▶ Work to complete:
- A) From the article on the North Crawford school food program, list the ingredients of the 'Tropical Bean Salsa.'
- B) Please copy the passage from the article on the North Crawford school food program, starting with "Popularity growing" and going on through "what is offered.".

───── Extracted text ─────

NORTH CRAWFORD - The North Crawford foodservice program is making lots of innovative changes. The program has gained steadily in popularity in recent years with both students and staff. Especially popular has been the introduction of a ‘build your own’ salad bar, featuring a tasty selection of fresh vegetables. This year the school has even begun to source vegetables from local produce growers.

“We determined that the quality and freshness of the produce we could source from local growers just couldn’t be beat,” school nutrition coordinator Angie Boland said. “We were finding that the stuff we had been getting from our regular supplier would go bad before we could serve it to the students.”

October is National Farm to School Month, a national celebration of food education, school gardens and lunch trays filled with healthy, local ingredients.

The school is sourcing fresh produce from Driftless Organics and Circadian Organics, and apples from Sunrise Orchard. Purchases from these local producers include green, red and yellow peppers, beets, onions and carrots from Driftless; tomatoes, cherry tomatoes, green and red peppers, onions and cucumbers from Circadian; and apples from Sunrise.

“The produce we’re getting is fresh, and because we have a direct relationship with the local growers, they take care to provide the kids with great vegetables,” Boland said. “They’re small, local, and our neighbors, and the vegetables are fresh and delicious.”

Boland said she thinks that it’s good to keep a portion of their foodservice purchases local.

“It helps our local economy, and a stronger local economy means that we will have a stronger school system.”

Popularity growing

In 2017, two students conducted a survey of student and staff satisfaction with the school’s foodservice program. Overall, the results showed that the students were happy with the program and would like to see more variety in what is offered.

“We did a lot of experimentation with different foods and menu items in the summer session this year,” Boland explained. “The summer session taste testings were a goldmine of information for us that has allowed us to refine our menu selections.”

Head cook Janet Pittsley explained that the school serves about 12 to 15 pounds of lettuce per day, and the ‘build your own’ format with the salad bar is very popular.

“We’re serving about 180 students at breakfast, and about 300 at lunch,” Pittsley said. “That means we have about 66 percent participation among students, and staff participation is up 14 percent this year as well.”

Boland explained that one of the keys to continuous improvement in the programs offerings is the open channel of communication and feedback they’ve created with the students.

“We spend lots of time in one-on-one interaction with the students to see what the kids do and don’t like,” Boland explained. “At this point, the kids are very comfortable with giving us feedback.”

Pittsley said that among the programs most popular menu items are homemade chicken and gravy served over mashed potatoes, the salad bar, a popcorn chicken bar and nachos.

Culinary demonstration

New this year, the school has obtained a ‘Chef Culinary Demonstration’ grant. This grant will allow a chef associated with the Wisconsin Department of Public Instruction (DPI) to come into the school, prepare a menu item for the children, and then allow them to taste the dish.

The two culinary demonstrations will be provided to students in a K-2 group, and a grade 3-5 group on Tuesday, Nov. 6. One group will get to try a ‘Tropical Bean Salsa,’ made with black beans, mango, red bell pepper, cilantro and lime juice. The other group will taste a ‘Rainbow Carrot Crunch,’ made with carrots of different colors, spinach and raisins, with a dressing made of orange juice, cider vinegar, sugar and vegetable oil.

“We want to use these demonstrations to show kids that cooking can be fun,” Boland said. “Sometimes in busy, modern families, people don’t focus on cooking as much any more.”

More fun in store

As if a basic hot bar and salad bar, growing in popularity, isn’t exciting enough, the program also has some other special events planned.

“On October 11, North Crawford will be joining schools from all over the upper Midwest in the Great Lakes Great Apple Crunch,” Boland said. “This is always a popular event, and allows students to enjoy an apple grown right in our community.”

In addition, the school will offer a family-style sit down meal for elementary students; a family breakfast for students and a family member; a chili tasting event in November; a ‘restaurant-style’ event, where high school students order off a menu and are served by their teachers; and a school-wide cookout near the end of the school year.

At the family style meal, high school students are paired with elementary students, “sort of like a big brother or sister eating lunch with their younger sibling.”

“We like to focus on the family-oriented events,” Boland said. “This is in keeping with one of the themes of North Crawford – ‘The North Crawford Family’.”

───── Provided data ─────

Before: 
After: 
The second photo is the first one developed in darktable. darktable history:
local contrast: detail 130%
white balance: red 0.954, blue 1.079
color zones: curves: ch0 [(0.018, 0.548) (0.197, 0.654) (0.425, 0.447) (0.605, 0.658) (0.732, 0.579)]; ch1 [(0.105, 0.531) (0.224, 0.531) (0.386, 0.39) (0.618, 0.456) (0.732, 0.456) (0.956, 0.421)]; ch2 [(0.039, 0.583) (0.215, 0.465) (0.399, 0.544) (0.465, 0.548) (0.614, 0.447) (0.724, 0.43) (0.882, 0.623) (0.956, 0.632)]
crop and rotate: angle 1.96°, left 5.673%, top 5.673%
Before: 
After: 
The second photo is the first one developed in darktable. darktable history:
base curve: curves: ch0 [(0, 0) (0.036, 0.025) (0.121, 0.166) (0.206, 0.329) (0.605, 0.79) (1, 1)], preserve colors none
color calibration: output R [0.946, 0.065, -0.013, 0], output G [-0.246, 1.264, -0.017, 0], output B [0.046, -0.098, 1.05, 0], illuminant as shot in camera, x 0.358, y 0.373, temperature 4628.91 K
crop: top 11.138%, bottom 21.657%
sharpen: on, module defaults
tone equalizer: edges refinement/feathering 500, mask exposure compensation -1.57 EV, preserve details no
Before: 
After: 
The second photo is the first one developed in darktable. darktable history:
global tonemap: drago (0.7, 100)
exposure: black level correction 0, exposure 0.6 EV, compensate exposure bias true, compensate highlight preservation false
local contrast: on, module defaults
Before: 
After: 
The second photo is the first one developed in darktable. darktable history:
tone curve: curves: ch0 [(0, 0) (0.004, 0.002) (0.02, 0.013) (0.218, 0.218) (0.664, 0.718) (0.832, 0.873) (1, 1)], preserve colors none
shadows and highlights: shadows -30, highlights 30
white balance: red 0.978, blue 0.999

─────

▶ Response list:
- A)
- Black beans
- Mango
- Red bell pepper
- Cilantro
- Lime juice

- B)
Popularity growing

In 2017, two students conducted a survey of student and staff satisfaction with the school’s foodservice program. Overall, the results showed that the students were happy with the program and would like to see more variety in what is offered.